A case of primary biliary cirrhosis (PBC) in whom a complete biochemical (serum bilirubin, transaminases and alkaline phosphatase) remission was noted after combination treatment with ursodeoxycholic acid (UDCA) and corticosteroid is reported. The antimitochondrial antibody (AMA) detected by indirect immunofluorescence was initially positive, and the antinuclear antibody (ANA) was negative, but these two antibodies subsequently fluctuated independently (AMA-positive/ANA-negative, AMA-negative/ANA-negative, AMA-negative/ANA-positive, AMA-positive/ANA-positive, and again AMA-negative/ANA-positive) in spite of a lack of histopathological improvement in the liver after treatment. The clinical presentation in our case suggests that in some cases the diagnosis of PBC or so-called autoimmune cholangitis (AIC) might depend on the 'phase' of the same disease. Our results also suggest that detailed immunoreactive profiles against 2-oxo-acid dehydrogenase complex (2-OADC) enzymes by using immunoblotting, together with a serial histological examination, should provide more precise information for a diagnosis of PBC.

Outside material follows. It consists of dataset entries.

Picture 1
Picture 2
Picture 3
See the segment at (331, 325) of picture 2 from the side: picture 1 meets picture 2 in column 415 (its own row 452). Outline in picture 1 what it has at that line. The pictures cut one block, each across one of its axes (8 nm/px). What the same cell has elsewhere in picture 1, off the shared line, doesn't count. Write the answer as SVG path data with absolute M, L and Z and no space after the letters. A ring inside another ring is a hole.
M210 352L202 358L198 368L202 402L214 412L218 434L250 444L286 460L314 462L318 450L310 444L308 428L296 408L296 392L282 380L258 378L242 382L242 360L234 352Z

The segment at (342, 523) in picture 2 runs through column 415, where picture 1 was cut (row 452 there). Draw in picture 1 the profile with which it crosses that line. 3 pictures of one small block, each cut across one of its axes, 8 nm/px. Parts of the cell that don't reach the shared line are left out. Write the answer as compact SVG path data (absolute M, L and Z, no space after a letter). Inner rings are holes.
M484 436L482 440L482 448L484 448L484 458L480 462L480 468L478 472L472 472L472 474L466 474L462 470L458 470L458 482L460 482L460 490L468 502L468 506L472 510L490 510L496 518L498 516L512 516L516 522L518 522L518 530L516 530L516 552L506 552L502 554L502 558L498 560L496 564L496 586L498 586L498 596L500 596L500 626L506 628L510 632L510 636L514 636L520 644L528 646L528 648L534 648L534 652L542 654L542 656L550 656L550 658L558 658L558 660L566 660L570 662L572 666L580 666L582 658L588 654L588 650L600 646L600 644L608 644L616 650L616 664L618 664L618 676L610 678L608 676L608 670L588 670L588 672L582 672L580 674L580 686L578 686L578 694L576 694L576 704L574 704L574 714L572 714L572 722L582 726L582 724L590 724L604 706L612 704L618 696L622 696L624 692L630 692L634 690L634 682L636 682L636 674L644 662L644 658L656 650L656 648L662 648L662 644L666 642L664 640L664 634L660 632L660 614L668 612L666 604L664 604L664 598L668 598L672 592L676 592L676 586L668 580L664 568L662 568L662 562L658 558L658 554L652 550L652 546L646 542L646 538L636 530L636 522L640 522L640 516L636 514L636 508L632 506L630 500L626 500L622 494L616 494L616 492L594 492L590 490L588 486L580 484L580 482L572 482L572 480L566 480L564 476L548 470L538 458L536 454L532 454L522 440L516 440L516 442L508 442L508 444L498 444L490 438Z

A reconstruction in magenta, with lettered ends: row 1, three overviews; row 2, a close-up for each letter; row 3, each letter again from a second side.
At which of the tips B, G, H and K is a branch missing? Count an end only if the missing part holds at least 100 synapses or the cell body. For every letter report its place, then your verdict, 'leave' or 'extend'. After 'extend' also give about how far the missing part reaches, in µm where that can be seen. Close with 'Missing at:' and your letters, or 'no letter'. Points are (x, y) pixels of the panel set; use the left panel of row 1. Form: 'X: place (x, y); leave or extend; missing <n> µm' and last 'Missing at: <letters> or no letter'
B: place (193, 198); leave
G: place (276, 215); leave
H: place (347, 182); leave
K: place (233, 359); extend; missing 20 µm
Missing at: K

报告了一例原发性胆汁性肝硬化(PBC)患者,该患者在接受熊去氧胆酸(UDCA)和皮质类固醇联合治疗后,生化指标(血清胆红素、转氨酶和碱性磷酸酶)完全缓解。通过间接免疫荧光检测的抗线粒体抗体(AMA)最初呈阳性,抗核抗体(ANA)呈阴性,但尽管治疗后肝脏组织病理学无改善,这两种抗体随后独立波动(AMA阳性/ANA阴性、AMA阴性/ANA阴性、AMA阴性/ANA阳性、AMA阳性/ANA阳性,再次AMA阴性/ANA阳性)。我们病例的临床表现表明,在某些情况下,PBC或所谓的自身免疫性胆管炎(AIC)的诊断可能取决于同一疾病的“阶段”。我们的结果还表明,通过免疫印迹法对2-氧代酸脱氢酶复合物(2-OADC)酶进行详细的免疫反应谱分析,以及连续的组织学检查,应为PBC的诊断提供更精确的信息。